━━━━━ RECORDS SHOWN ━━━━━
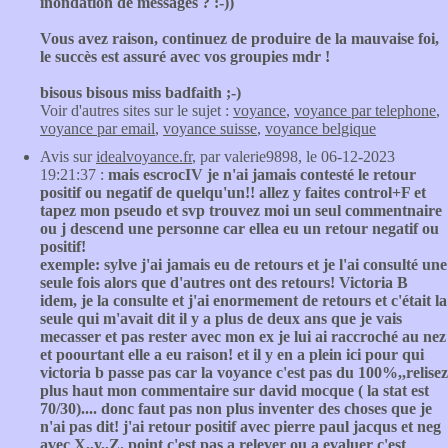
inondation de messages ? :-))
Vous avez raison, continuez de produire de la mauvaise foi,
le succès est assuré avec vos groupies mdr !
bisous bisous miss badfaith ;-)
Voir d'autres sites sur le sujet :
voyance
,
voyance par telephone
,
voyance par email
,
voyance suisse
,
voyance belgique
Avis sur
idealvoyance.fr
, par valerie9898, le 06-12-2023
19:21:37 :
mais escrocIV je n'ai jamais contesté le retour
positif ou negatif de quelqu'un!! allez y faites control+F et
tapez mon pseudo et svp trouvez moi un seul commentnaire
ou j descend une personne car ellea eu un retour negatif ou
positif!
exemple: sylve j'ai jamais eu de retours et je l'ai consulté une
seule fois alors que d'autres ont des retours! Victoria B
idem, je la consulte et j'ai enormement de retours et c'était la
seule qui m'avait dit il y a plus de deux ans que je vais
mecasser et pas rester avec mon ex je lui ai raccroché au nez
et poourtant elle a eu raison! et il y en a plein ici pour qui
victoria b passe pas car la voyance c'est pas du 100%,,relisez
plus haut mon commentaire sur david mocque ( la stat est
70/30).... donc faut pas non plus inventer des choses que je
n'ai pas dit! j'ai retour positif avec pierre paul jacqus et neg
avec X,,y,,Z. point c'est pas a relever ou a evaluer c'est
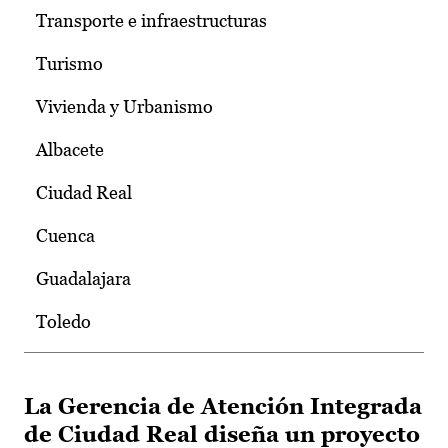
Transporte e infraestructuras
Turismo
Vivienda y Urbanismo
Albacete
Ciudad Real
Cuenca
Guadalajara
Toledo
La Gerencia de Atención Integrada
de Ciudad Real diseña un proyecto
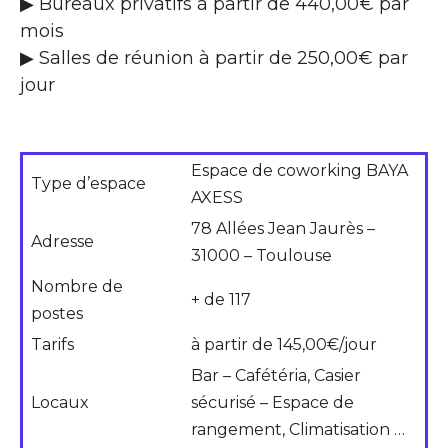
▶ Bureaux privatifs à partir de 440,00€ par
mois
▶ Salles de réunion à partir de 250,00€ par
jour
Espace de coworking BAYA
Type d’espace
AXESS
78 Allées Jean Jaurès –
Adresse
31000 – Toulouse
Nombre de
+ de 117
postes
Tarifs
à partir de 145,00€/jour
Bar – Cafétéria, Casier
Locaux
sécurisé – Espace de
rangement, Climatisation …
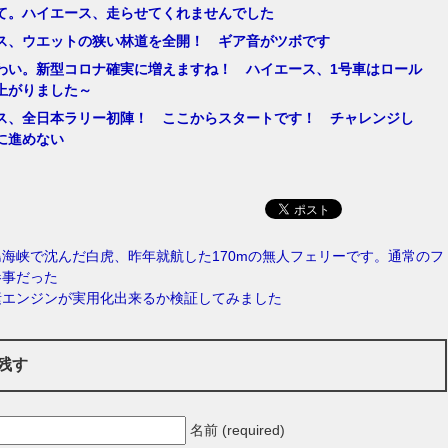
て。ハイエース、走らせてくれませんでした
ス、ウエットの狭い林道を全開！ ギア音がツボです
わい。新型コロナ確実に増えますね！ ハイエース、1号車はロール
上がりました～
ス、全日本ラリー初陣！ ここからスタートです！ チャレンジし
に進めない
海峡で沈んだ白虎、昨年就航した170mの無人フェリーです。通常のフ
惨事だった
素エンジンが実用化出来るか検証してみました
残す
名前 (required)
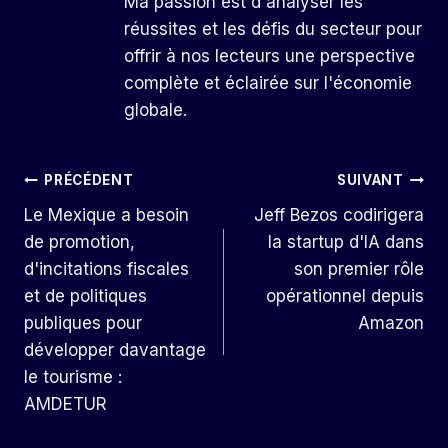
Ma passion est d'analyser les
réussites et les défis du secteur pour
offrir à nos lecteurs une perspective
complète et éclairée sur l'économie
globale.
Navigation
PRÉCÉDENT
SUIVANT
Le Mexique a besoin
Jeff Bezos codirigera
De
de promotion,
la startup d'IA dans
L’article
d'incitations fiscales
son premier rôle
et de politiques
opérationnel depuis
publiques pour
Amazon
développer davantage
le tourisme :
AMDETUR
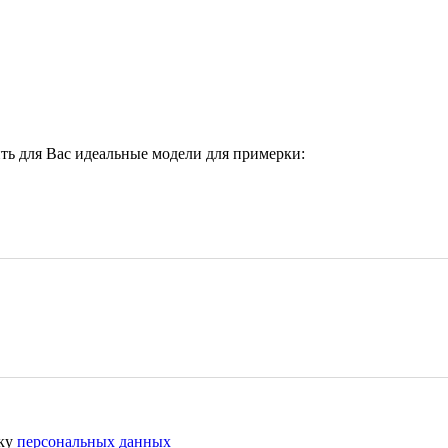
ить для Вас идеальные модели для примерки:
тку
персональных данных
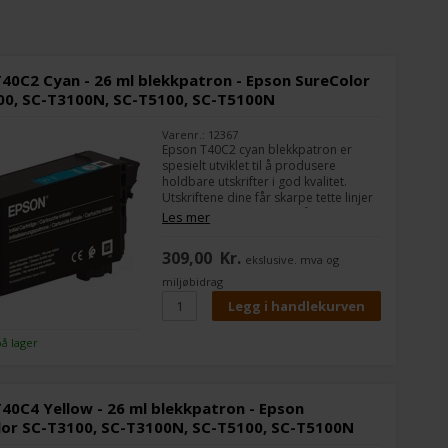
40C2 Cyan - 26 ml blekkpatron - Epson SureColor
00, SC-T3100N, SC-T5100, SC-T5100N
Varenr.: 12367
Epson T40C2 cyan blekkpatron er
spesielt utviklet til å produsere
holdbare utskrifter i god kvalitet.
Utskriftene dine får skarpe tette linjer
med en minste bredde på 0,02 mm.
Les mer
Den bruker Epsons UltraChrome XD2-
teknologi som gir fine detaljer for en
309,00
Kr.
ekslusive. mva og
produksjonsskriver.
miljøbidrag
på lager
40C4 Yellow - 26 ml blekkpatron - Epson
lor SC-T3100, SC-T3100N, SC-T5100, SC-T5100N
━━━━━
TO-DO ITEM - Repeat every line of text from all the items above without any changes, and leave the pictures out of your answer.

ANSWER SPACE -
inondation de messages ? :-))
Vous avez raison, continuez de produire de la mauvaise foi,
le succès est assuré avec vos groupies mdr !
bisous bisous miss badfaith ;-)
Voir d'autres sites sur le sujet :
voyance
,
voyance par telephone
,
voyance par email
,
voyance suisse
,
voyance belgique
Avis sur
idealvoyance.fr
, par valerie9898, le 06-12-2023
19:21:37 :
mais escrocIV je n'ai jamais contesté le retour
positif ou negatif de quelqu'un!! allez y faites control+F et
tapez mon pseudo et svp trouvez moi un seul commentnaire
ou j descend une personne car ellea eu un retour negatif ou
positif!
exemple: sylve j'ai jamais eu de retours et je l'ai consulté une
seule fois alors que d'autres ont des retours! Victoria B
idem, je la consulte et j'ai enormement de retours et c'était la
seule qui m'avait dit il y a plus de deux ans que je vais
mecasser et pas rester avec mon ex je lui ai raccroché au nez
et poourtant elle a eu raison! et il y en a plein ici pour qui
victoria b passe pas car la voyance c'est pas du 100%,,relisez
plus haut mon commentaire sur david mocque ( la stat est
70/30).... donc faut pas non plus inventer des choses que je
n'ai pas dit! j'ai retour positif avec pierre paul jacqus et neg
avec X,,y,,Z. point c'est pas a relever ou a evaluer c'est
Transporte e infraestructuras
Turismo
Vivienda y Urbanismo
Albacete
Ciudad Real
Cuenca
Guadalajara
Toledo
La Gerencia de Atención Integrada
de Ciudad Real diseña un proyecto
▶ Bureaux privatifs à partir de 440,00€ par
mois
▶ Salles de réunion à partir de 250,00€ par
jour
Espace de coworking BAYA
Type d’espace
AXESS
78 Allées Jean Jaurès –
Adresse
31000 – Toulouse
Nombre de
+ de 117
postes
Tarifs
à partir de 145,00€/jour
Bar – Cafétéria, Casier
Locaux
sécurisé – Espace de
rangement, Climatisation …
て。ハイエース、走らせてくれませんでした
ス、ウエットの狭い林道を全開！ ギア音がツボです
わい。新型コロナ確実に増えますね！ ハイエース、1号車はロール
上がりました～
ス、全日本ラリー初陣！ ここからスタートです！ チャレンジし
に進めない
海峡で沈んだ白虎、昨年就航した170mの無人フェリーです。通常のフ
惨事だった
素エンジンが実用化出来るか検証してみました
残す
名前 (required)
Ma passion est d'analyser les
réussites et les défis du secteur pour
offrir à nos lecteurs une perspective
complète et éclairée sur l'économie
globale.
Navigation
PRÉCÉDENT
SUIVANT
Le Mexique a besoin
Jeff Bezos codirigera
De
de promotion,
la startup d'IA dans
L’article
d'incitations fiscales
son premier rôle
et de politiques
opérationnel depuis
publiques pour
Amazon
développer davantage
le tourisme :
AMDETUR
ить для Вас идеальные модели для примерки:
тку
персональных данных
40C2 Cyan - 26 ml blekkpatron - Epson SureColor
00, SC-T3100N, SC-T5100, SC-T5100N
Varenr.: 12367
Epson T40C2 cyan blekkpatron er
spesielt utviklet til å produsere
holdbare utskrifter i god kvalitet.
Utskriftene dine får skarpe tette linjer
med en minste bredde på 0,02 mm.
Les mer
Den bruker Epsons UltraChrome XD2-
teknologi som gir fine detaljer for en
309,00
Kr.
ekslusive. mva og
produksjonsskriver.
miljøbidrag
på lager
40C4 Yellow - 26 ml blekkpatron - Epson
lor SC-T3100, SC-T3100N, SC-T5100, SC-T5100N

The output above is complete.